I haven’t been able to feel deep emotion,  feel the muscles in my body or to do the ordinary things in daily life at a normal pace for about a year or more.  My body felt like lead and my brain (mind) was totally numb.  For the last year, I have lived in the present moment, unable to think a day forward or backward.  It got so bad that  one month ago, I couldn’t remember details of conversations I had or tasks that I had done only a half hour before.  I was just existing in the present moment.  It was a frightening experience.

I thank God for my doctor who figured out that the medicine I was prescribed prior to being referred to him was probably the bulk of my problem.  He took me off of it and started me on a new one.  The transition was awful but totally worth it to feel so wonderful today.  I hope I will stay this way most of my days.   Finally, relief and joy.  I am starting to anticipate a bright future.
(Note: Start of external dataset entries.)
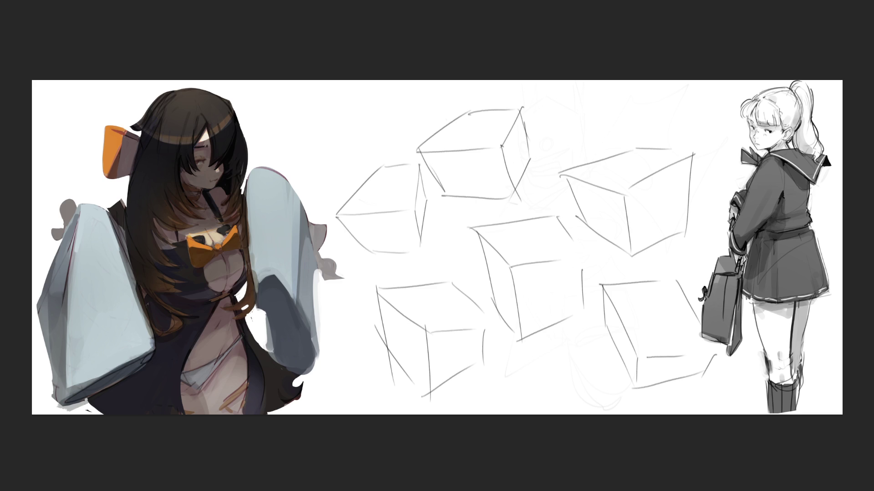
Add two small boxes above the cube sketches at upper left
{"action": "mouse_move", "coordinate": [290, 116]}
{"action": "left_mouse_down"}
{"action": "mouse_move", "coordinate": [331, 127]}
{"action": "mouse_move", "coordinate": [338, 107]}
{"action": "mouse_move", "coordinate": [371, 118]}
{"action": "left_mouse_up"}
{"action": "left_click_drag", "start_coordinate": [339, 128], "coordinate": [362, 126]}
{"action": "left_click_drag", "start_coordinate": [290, 113], "coordinate": [303, 154]}
{"action": "mouse_move", "coordinate": [326, 130]}
{"action": "left_mouse_down"}
{"action": "mouse_move", "coordinate": [333, 157]}
{"action": "mouse_move", "coordinate": [321, 162]}
{"action": "mouse_move", "coordinate": [361, 148]}
{"action": "left_mouse_up"}
{"action": "mouse_move", "coordinate": [373, 122]}
{"action": "left_mouse_down"}
{"action": "mouse_move", "coordinate": [374, 140]}
{"action": "mouse_move", "coordinate": [373, 118]}
{"action": "mouse_move", "coordinate": [411, 116]}
{"action": "mouse_move", "coordinate": [418, 90]}
{"action": "left_mouse_up"}
{"action": "mouse_move", "coordinate": [425, 88]}
{"action": "left_mouse_down"}
{"action": "mouse_move", "coordinate": [438, 97]}
{"action": "mouse_move", "coordinate": [431, 111]}
{"action": "left_mouse_up"}
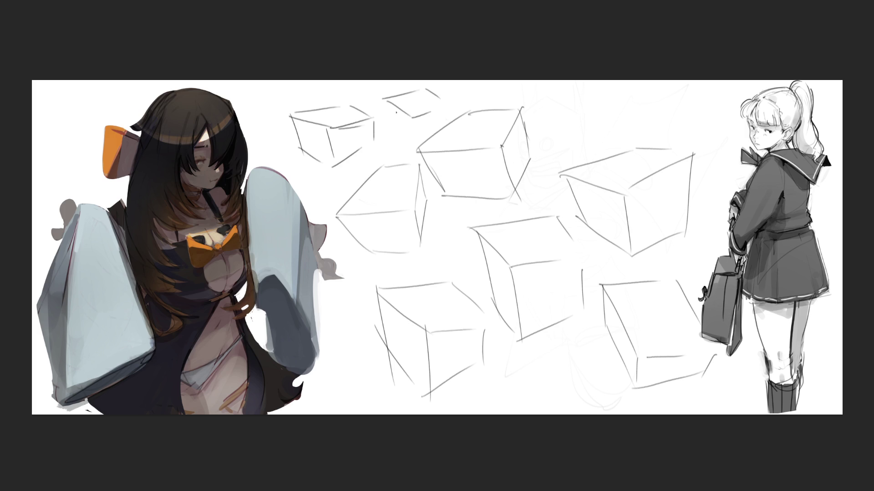
{"action": "mouse_move", "coordinate": [383, 99]}
{"action": "left_mouse_down"}
{"action": "mouse_move", "coordinate": [398, 137]}
{"action": "mouse_move", "coordinate": [415, 142]}
{"action": "left_mouse_up"}
{"action": "mouse_move", "coordinate": [389, 128]}
{"action": "left_mouse_down"}
{"action": "mouse_move", "coordinate": [404, 141]}
{"action": "mouse_move", "coordinate": [435, 127]}
{"action": "left_mouse_up"}
{"action": "left_click_drag", "start_coordinate": [443, 104], "coordinate": [442, 117]}
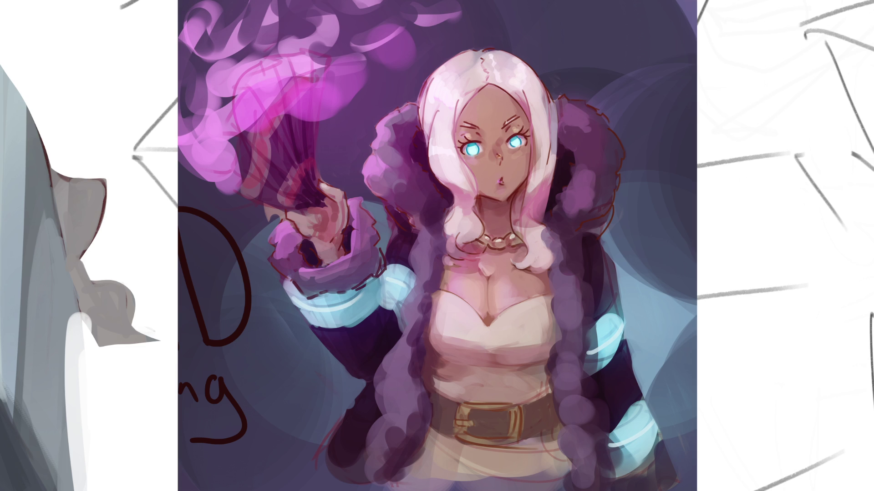
Draw red and black construction lines over the raised hand and torso, then undo them all
{"action": "left_click_drag", "start_coordinate": [347, 153], "coordinate": [312, 257]}
{"action": "left_click_drag", "start_coordinate": [240, 193], "coordinate": [442, 241]}
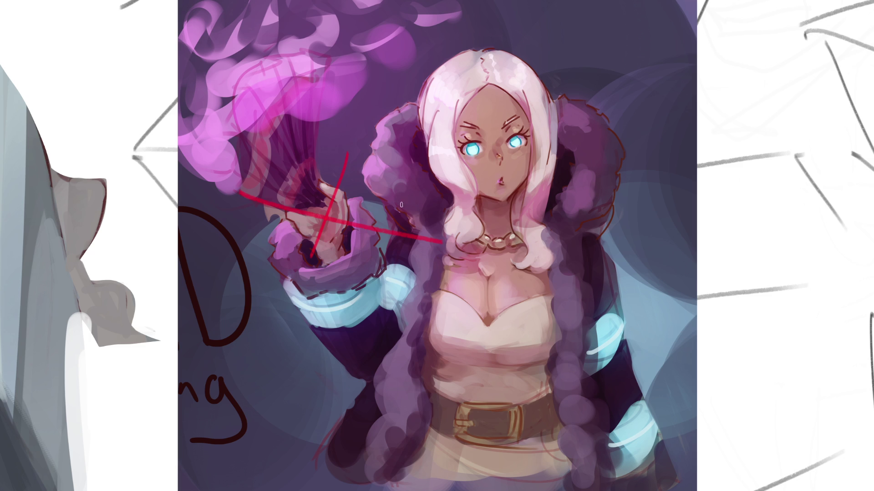
{"action": "left_click_drag", "start_coordinate": [238, 200], "coordinate": [464, 258]}
{"action": "left_click_drag", "start_coordinate": [355, 146], "coordinate": [289, 304]}
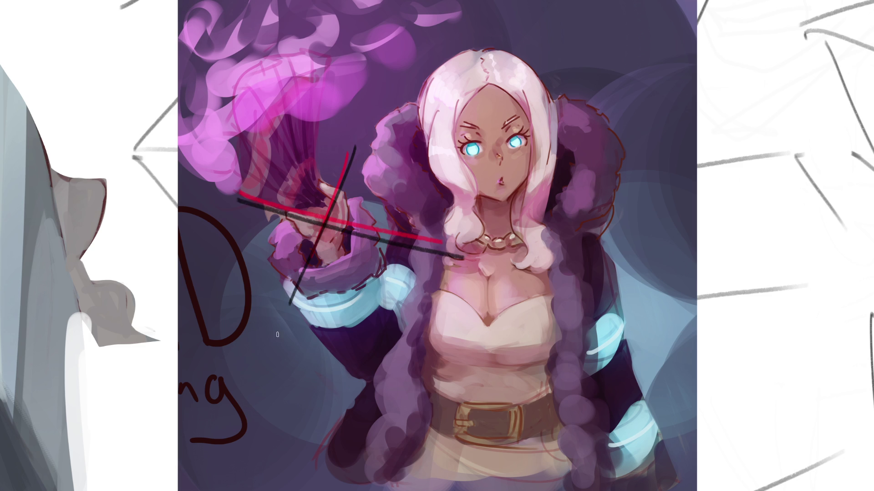
{"action": "left_click_drag", "start_coordinate": [436, 278], "coordinate": [570, 374]}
Wishing everyone bright days,        Journey

Welcome and Join Me on my Journey to Joy

May 8th, 2008

Life is a journey to be enjoyed, overall. There should be hills, pastures, glorious color and interesting people to interact with along the way. Occasionally, one gets lost in dark valleys, perhaps even falling in some deep pit along the way. Without realizing it, I’ve been walking along the edge of valleys for quite some time and have finally fallen into a pit of depression. I am choosing to look upward and find joy again, allowing my Doc, family and friends to help me. Accepting help is hard for me as I’ve always been the giver. This is my journey to share with you. I’ll be posting my essays, poetry, information links that I find valuable and things that bring me JOY! My God has not abandoned me, that I know for sure as I’m finally getting the right diagnosis. And my hubby, he’s my best friend on Earth and greatest supporter even when its hard for him to understand me. My best wishes to you on your life’s path.